==== DATA TO EXAMINE ====

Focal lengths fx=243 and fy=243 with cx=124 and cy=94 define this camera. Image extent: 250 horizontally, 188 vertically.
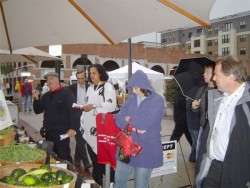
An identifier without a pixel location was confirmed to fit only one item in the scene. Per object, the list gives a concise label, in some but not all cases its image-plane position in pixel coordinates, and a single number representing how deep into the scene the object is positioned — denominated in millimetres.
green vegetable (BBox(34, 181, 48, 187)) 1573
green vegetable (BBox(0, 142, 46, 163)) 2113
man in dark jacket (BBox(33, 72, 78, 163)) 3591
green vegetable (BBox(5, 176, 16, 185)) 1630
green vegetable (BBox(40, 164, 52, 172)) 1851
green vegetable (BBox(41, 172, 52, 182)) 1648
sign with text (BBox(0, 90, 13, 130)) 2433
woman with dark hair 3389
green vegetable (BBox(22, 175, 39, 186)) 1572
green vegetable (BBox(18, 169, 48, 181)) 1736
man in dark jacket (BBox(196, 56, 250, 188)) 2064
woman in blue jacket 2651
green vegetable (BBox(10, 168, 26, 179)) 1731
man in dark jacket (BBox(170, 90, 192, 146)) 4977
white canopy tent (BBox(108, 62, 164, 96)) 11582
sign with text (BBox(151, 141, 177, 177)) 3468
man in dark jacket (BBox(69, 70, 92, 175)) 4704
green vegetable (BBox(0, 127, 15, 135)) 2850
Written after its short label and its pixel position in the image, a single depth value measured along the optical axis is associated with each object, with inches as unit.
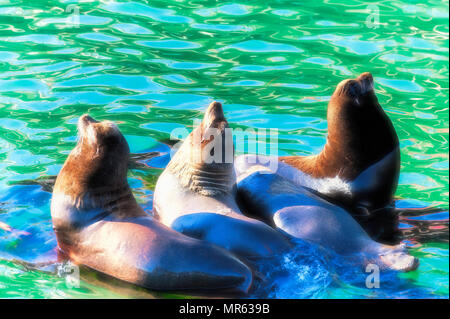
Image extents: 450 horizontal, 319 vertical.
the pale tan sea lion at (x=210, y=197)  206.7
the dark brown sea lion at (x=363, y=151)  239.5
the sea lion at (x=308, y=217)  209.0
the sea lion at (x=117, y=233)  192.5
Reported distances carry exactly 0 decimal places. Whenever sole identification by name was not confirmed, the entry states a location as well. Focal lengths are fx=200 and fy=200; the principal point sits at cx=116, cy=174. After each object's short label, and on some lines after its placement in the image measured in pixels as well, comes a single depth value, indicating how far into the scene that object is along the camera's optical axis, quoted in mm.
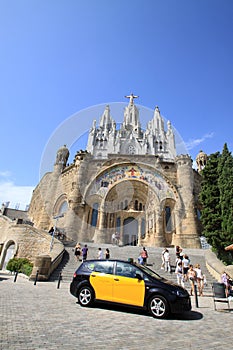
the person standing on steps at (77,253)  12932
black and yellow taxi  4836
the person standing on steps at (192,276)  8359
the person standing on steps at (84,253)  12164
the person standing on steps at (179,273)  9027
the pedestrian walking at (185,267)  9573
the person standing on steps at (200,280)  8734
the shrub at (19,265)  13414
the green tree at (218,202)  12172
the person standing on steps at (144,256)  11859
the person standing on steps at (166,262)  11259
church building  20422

====
==== DATA TO EXAMINE ====

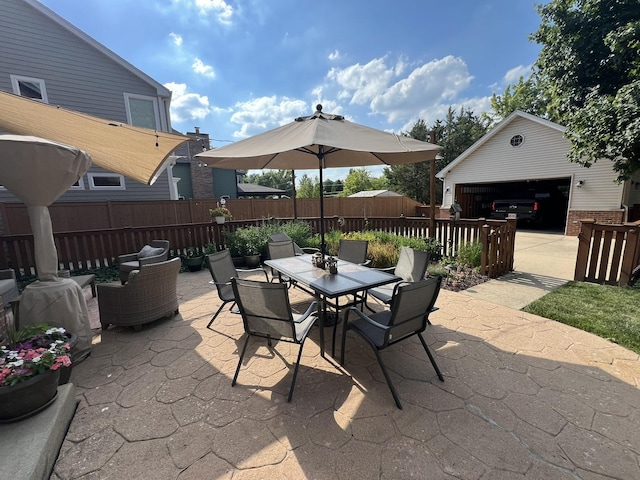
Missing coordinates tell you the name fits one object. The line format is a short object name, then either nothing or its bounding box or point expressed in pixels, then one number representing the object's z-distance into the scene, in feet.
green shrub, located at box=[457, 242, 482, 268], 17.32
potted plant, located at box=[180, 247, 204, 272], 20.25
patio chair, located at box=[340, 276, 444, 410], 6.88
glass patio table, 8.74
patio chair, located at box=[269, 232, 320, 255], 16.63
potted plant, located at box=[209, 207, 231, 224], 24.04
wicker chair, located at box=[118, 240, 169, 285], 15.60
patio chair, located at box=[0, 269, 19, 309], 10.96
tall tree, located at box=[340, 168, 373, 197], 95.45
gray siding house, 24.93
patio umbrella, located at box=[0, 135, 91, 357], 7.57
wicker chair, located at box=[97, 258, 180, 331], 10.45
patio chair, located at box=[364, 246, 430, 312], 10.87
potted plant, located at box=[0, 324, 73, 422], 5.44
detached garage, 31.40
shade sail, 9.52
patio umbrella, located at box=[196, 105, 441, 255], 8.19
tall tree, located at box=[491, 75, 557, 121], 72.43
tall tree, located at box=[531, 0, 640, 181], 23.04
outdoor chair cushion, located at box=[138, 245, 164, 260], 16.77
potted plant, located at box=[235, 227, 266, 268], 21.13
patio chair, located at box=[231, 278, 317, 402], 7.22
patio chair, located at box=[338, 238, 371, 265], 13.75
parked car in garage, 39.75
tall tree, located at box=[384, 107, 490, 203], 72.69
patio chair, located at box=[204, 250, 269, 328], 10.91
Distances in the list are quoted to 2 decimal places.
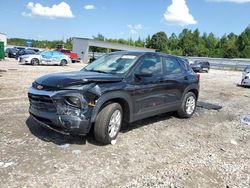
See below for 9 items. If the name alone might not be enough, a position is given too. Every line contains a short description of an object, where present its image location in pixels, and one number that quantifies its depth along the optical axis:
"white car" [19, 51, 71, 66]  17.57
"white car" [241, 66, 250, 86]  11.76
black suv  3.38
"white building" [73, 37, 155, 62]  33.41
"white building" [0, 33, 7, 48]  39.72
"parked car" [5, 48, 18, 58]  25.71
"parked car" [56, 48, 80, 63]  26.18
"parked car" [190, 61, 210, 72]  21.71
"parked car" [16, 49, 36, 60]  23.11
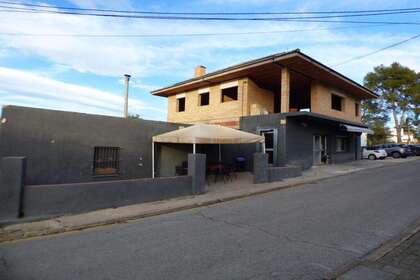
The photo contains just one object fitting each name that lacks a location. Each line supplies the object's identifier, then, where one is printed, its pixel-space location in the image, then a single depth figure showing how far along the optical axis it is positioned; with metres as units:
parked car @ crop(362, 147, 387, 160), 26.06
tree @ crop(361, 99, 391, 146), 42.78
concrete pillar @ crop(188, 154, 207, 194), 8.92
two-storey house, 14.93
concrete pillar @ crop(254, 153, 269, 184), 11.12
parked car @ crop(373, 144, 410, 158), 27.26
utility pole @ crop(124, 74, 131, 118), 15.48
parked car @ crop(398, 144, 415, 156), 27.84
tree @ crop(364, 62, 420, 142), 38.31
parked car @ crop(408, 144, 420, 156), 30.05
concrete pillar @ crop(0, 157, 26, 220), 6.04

====

ABOUT THIS TASK: Copy the listing above exactly, but only from the line with "parked car in garage, 39.75" through the line with "[0, 33, 7, 48]", including those two lines and excluding any picture.

ANSWER SPACE:
parked car in garage, 39.75
tall tree, located at box=[384, 107, 490, 203], 72.69
patio chair, located at box=[204, 250, 269, 328], 10.91
Distances in the list are quoted to 2 decimal places.
See below for 9 items. If the name alone might not be enough, a position is given too. Every line contains a short description of an object, where present its image location in pixels, and one number that quantifies its depth along the optical axis:
"white car" [19, 51, 71, 66]  17.57
"white car" [241, 66, 250, 86]  11.76
black suv  3.38
"white building" [73, 37, 155, 62]  33.41
"white building" [0, 33, 7, 48]  39.72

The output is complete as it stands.